Moros per rispetto restò in silenzio senza sviolinare inutili mi dispiace.
“Ero soldato a Rocca Lisia e Zelio il mio capitano. Fu lui a comandarmi di portare alla mia Betta quella pernice. Per quello bevo!” palesò il suo rimorso.
“Lasciasti il castello?”.
“Sì. Disgustato.” ammise l’uomo conscio di non poter più servire un capitano di cui non aveva più stima e fiducia. Vendicarsi sarebbe stato impossibile, del resto non aveva prove e “Gli eventi mi hanno dato ragione!” confidò: Zelio aveva rinnegato la propria fedeltà a Ludovico, confessandosi meschino.
“Tu, invece? Sei un ramingo?” chiese Braccioforte curioso.
Ramingo? Costretto da un destino avverso ad un continuo peregrinare? Non ci aveva mai pensato! rifletté Moros.
“Sono nato contadino e taglia boschi a Raucelio.” cominciò la sua storia catturando l’attenzione di Braccioforte che incalzò “Ma ora non lo sei più? O sbaglio?”.
“Ho servito Guglielmo Montetardo come scudiero nella battaglia di Castelferrato ma non seppi difenderlo.” confidò di cuore. Braccioforte si scurì giudicando le sue parole con interesse e portando la mano a strofinare il mento “Volevi difenderlo però...” quasi si aspettasse che un motivo si era messo di traverso e, in battaglia succedeva spesso.
“Mi impose di salvare sua figlia.”.
“Una fanciulla.” gli dette merito Braccioforte credendo Lavinia dolce e inoffensiva. Moros sorrise ma chiarì fosse soldato di ventura lei stessa e ben abile, ritornando con la mente a quel giorno.
Spalla a spalla avevano combattuto lui e Guglielmo che sottolineava “Ti ho addestrato bene!” mentre schivano i colpi dei soldati del castello di Castelferrato che tentavano di arginare l’assalto delle truppe assoldate da Re Bressano per sconfiggere il loro signore.
La spada di Moros che schermava una spada che voleva giungere a colpire Guglielmo, prontamente tenuta lontana “Da contadino a soldato, non male?” aveva scherzato, prima che non scorgesse Lavinia in soccorso di Gregorio in difficoltà, in pericolo come nei timori di Nicandro. Lei che ribaltava la situazione del fratello mentre lui cautelava Guglielmo, finché l’impensabile, l’immaginabile…

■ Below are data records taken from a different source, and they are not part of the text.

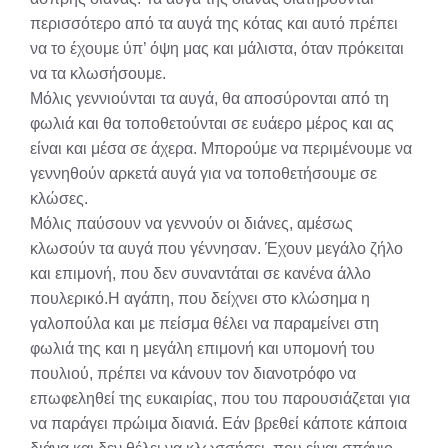
περισσότερο από τα αυγά της κότας και αυτό πρέπει
να το έχουμε ύπ’ όψη μας και μάλιστα, όταν πρόκειται
να τα κλωσήσουμε.
Μόλις γεννιούνται τα αυγά, θα αποσύρονται από τη
φωλιά και θα τοποθετούνται σε ευάερο μέρος και ας
είναι και μέσα σε άχερα. Μπορούμε να περιμένουμε να
γεννηθούν αρκετά αυγά για να τοποθετήσουμε σε
κλώσες.
Μόλις παύσουν να γεννούν οι διάνες, αμέσως
κλωσούν τα αυγά που γέννησαν. Έχουν μεγάλο ζήλο
και επιμονή, που δεν συναντάται σε κανένα άλλο
πουλερικό.Η αγάπη, που δείχνει στο κλώσημα η
γαλοπούλα και με πείσμα θέλει να παραμείνει στη
φωλιά της και η μεγάλη επιμονή και υπομονή του
πουλιού, πρέπει να κάνουν τον διανοτρόφο να
επωφεληθεί της ευκαιρίας, που του παρουσιάζεται για
να παράγει πρώιμα διανιά. Εάν βρεθεί κάποτε κάποια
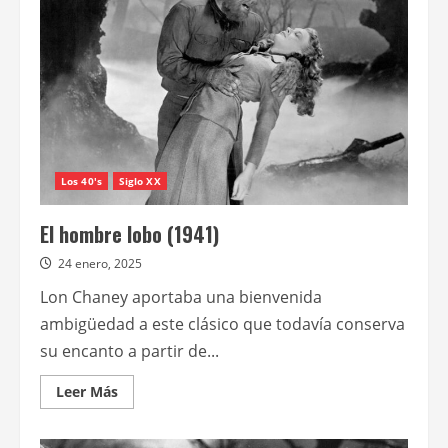
monstruos
de
la
Universal
en
el
ciclo
“Sueños
y
pesadillas”
Los 40's
Siglo XX
El hombre lobo (1941)
24 enero, 2025
Lon Chaney aportaba una bienvenida
ambigüedad a este clásico que todavía conserva
su encanto a partir de...
Leer
Leer Más
más
acerca
de
El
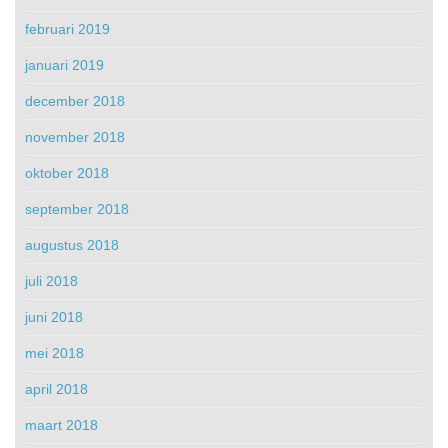
februari 2019
januari 2019
december 2018
november 2018
oktober 2018
september 2018
augustus 2018
juli 2018
juni 2018
mei 2018
april 2018
maart 2018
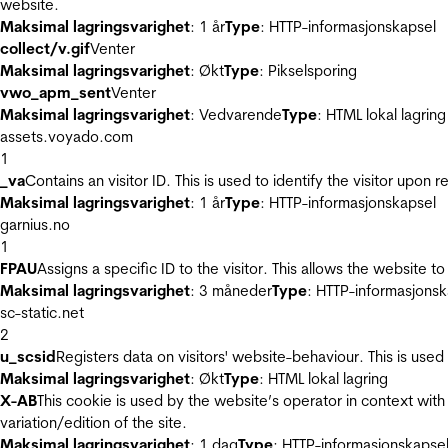
website.
Maksimal lagringsvarighet
: 1 år
Type
: HTTP-informasjonskapsel
collect/v.gif
Venter
Maksimal lagringsvarighet
: Økt
Type
: Pikselsporing
vwo_apm_sent
Venter
Maksimal lagringsvarighet
: Vedvarende
Type
: HTML lokal lagring
assets.voyado.com
1
_va
Contains an visitor ID. This is used to identify the visitor upon 
Maksimal lagringsvarighet
: 1 år
Type
: HTTP-informasjonskapsel
garnius.no
1
FPAU
Assigns a specific ID to the visitor. This allows the website to
Maksimal lagringsvarighet
: 3 måneder
Type
: HTTP-informasjonsk
sc-static.net
2
u_scsid
Registers data on visitors' website-behaviour. This is used 
Maksimal lagringsvarighet
: Økt
Type
: HTML lokal lagring
X-AB
This cookie is used by the website’s operator in context with 
variation/edition of the site.
Maksimal lagringsvarighet
: 1 dag
Type
: HTTP-informasjonskapse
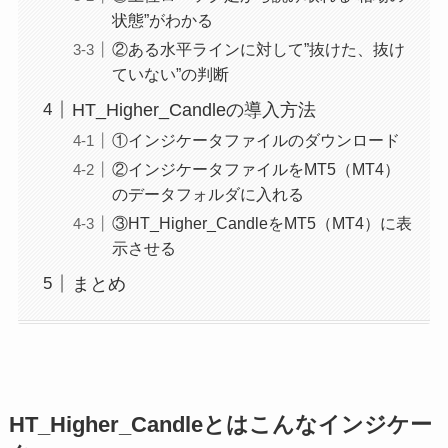
状態”がわかる
②ある水平ラインに対して”抜けた、抜け
ていない”の判断
HT_Higher_Candleの導入方法
①インジケータファイルのダウンロード
②インジケータファイルをMT5（MT4）
のデータフォルダに入れる
③HT_Higher_CandleをMT5（MT4）に表
示させる
まとめ
HT_Higher_Candleとはこんなインジケー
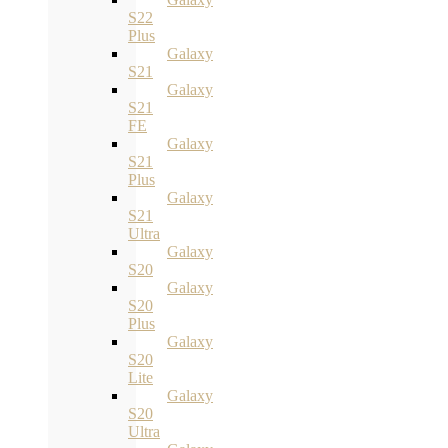
S22
Plus
Galaxy
S21
Galaxy
S21
FE
Galaxy
S21
Plus
Galaxy
S21
Ultra
Galaxy
S20
Galaxy
S20
Plus
Galaxy
S20
Lite
Galaxy
S20
Ultra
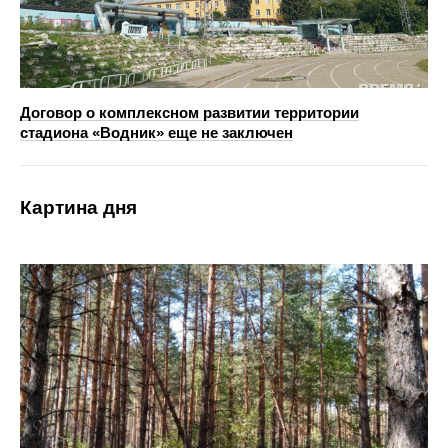
Договор о комплексном развитии территории
стадиона «Водник» еще не заключен
Картина дня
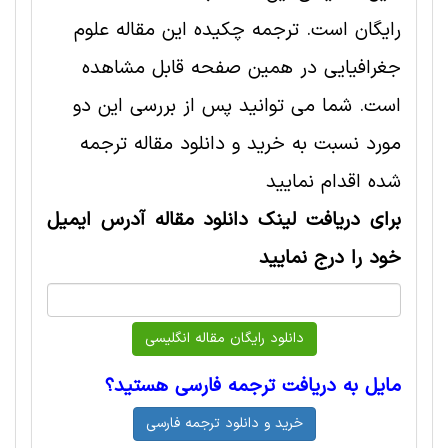
رایگان است. ترجمه چکیده این مقاله علوم
جغرافيايی در همین صفحه قابل مشاهده
است. شما می توانید پس از بررسی این دو
مورد نسبت به خرید و دانلود مقاله ترجمه
شده اقدام نمایید
برای دریافت لینک دانلود مقاله آدرس ایمیل
خود را درج نمایید
مایل به دریافت ترجمه فارسی هستید؟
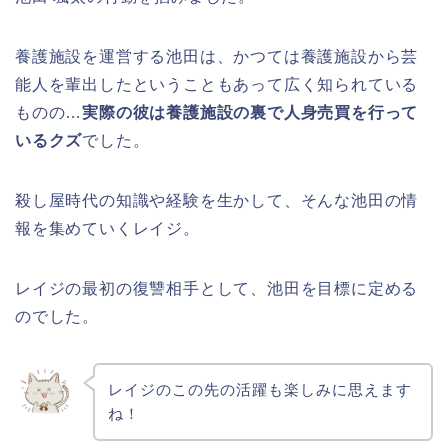
養護施設を運営する池田は、かつては養護施設から芸
能人を輩出したということもあって広く知られている
ものの…
実際の彼は養護施設の裏で人身売買を行って
いるクズ
でした。
殺し屋時代の知識や経験を生かして、そんな池田の情
報を集めていくレイジ。
レイジの最初の復讐相手として、池田を目標に定める
のでした。
レイジのこの先の活躍も楽しみに思えます
ね！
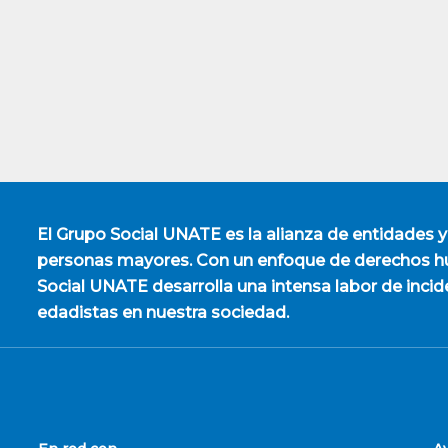
El
Grupo Social UNATE
es la alianza de entidades y
personas mayores. Con un enfoque de derechos hu
Social UNATE desarrolla una intensa labor de incid
edadistas en nuestra sociedad.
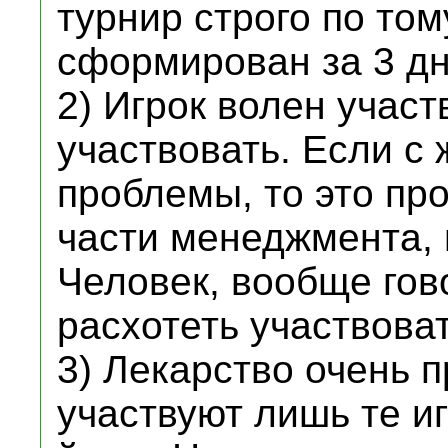
турнир строго по том
сформирован за 3 дн
2) Игрок волен участ
участвовать. Если с
проблемы, то это пр
части менеджмента, н
Человек, вообще гов
расхотеть участвоват
3) Лекарство очень п
участвуют лишь те иг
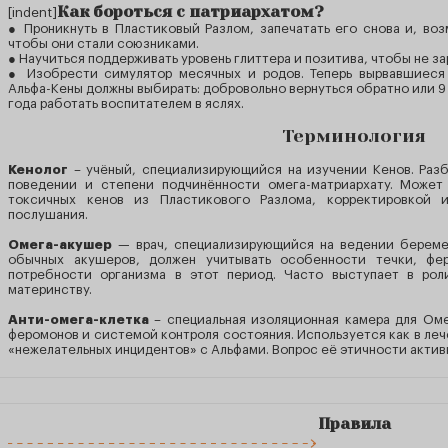
Как бороться с патриархатом?
[indent]
● Проникнуть в Пластиковый Разлом, запечатать его снова и, во
чтобы они стали союзниками.
● Научиться поддерживать уровень глиттера и позитива, чтобы не з
● Изобрести симулятор месячных и родов. Теперь вырвавшиеся
Альфа-Кены должны выбирать: добровольно вернуться обратно или 9
года работать воспитателем в яслях.
Терминология
Кенолог
– учёный, специализирующийся на изучении Кенов. Разб
поведении и степени подчинённости омега-матриархату. Может
токсичных кенов из Пластикового Разлома, корректировкой 
послушания.
Омега-акушер
— врач, специализирующийся на ведении беремен
обычных акушеров, должен учитывать особенности течки, фе
потребности организма в этот период. Часто выступает в рол
материнству.
Анти-омега-клетка
– специальная изоляционная камера для Ом
феромонов и системой контроля состояния. Используется как в леч
«нежелательных инцидентов» с Альфами. Вопрос её этичности акти
Правила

“Tua sorella. Difendi tua sorella! Non lasciarla scoperta!” aveva gridato a Gregorio che l’aveva guardato velenoso, dandogli poi le spalle come se non gli importasse, nella calca concitata della lotta. E lui? Ci era cascato di brutto in quella trappola: quella di accorrere a salvare la donna che amava, facendosi seguire da Guglielmo che mai li avrebbe abbandonati, mettendolo senza volerlo in pericolo.
Una spada aveva sfiorato il capo di Lavinia nel tentativo di mozzarla, un’azione che li aveva resi feroci entrambi. Una spada che raggiungeva di striscio Lavinia che capitombolava a terra tra la polvere del calpestio.
Quelle parole “Spetta a me! E’ mia figlia!”, parole che solo a ricordarle lo facevano aggredirsi al capo con entrambe le mani a far tacere la mortale risoluzione a cui Guglielmo era andato incontro per colpa sua, ordinandogli “Portala in salvo!”.
“Sei l’uomo che ama.” una confessione che aveva destabilizzato Moros, perché involontariamente vi aveva sperato a dispetto del suo chiuso comportamento. Un padre non poteva far dividere la propria figlia dall’uomo che amava. Se una scelta spettava a qualcuno, quella spettava a Guglielmo e a nessun altro! “Dille… che l’ho sempre amata!”. Come se Lavinia già non lo sapesse! Null’altro tempo per dire addio a Nicandro se non dettare a Moros di proteggerlo.
“Una triste storia.” confermò pacato Braccioforte facendo l’atto di alzarsi, ma per sfortuna di Moros quello era stato solo l’inizio.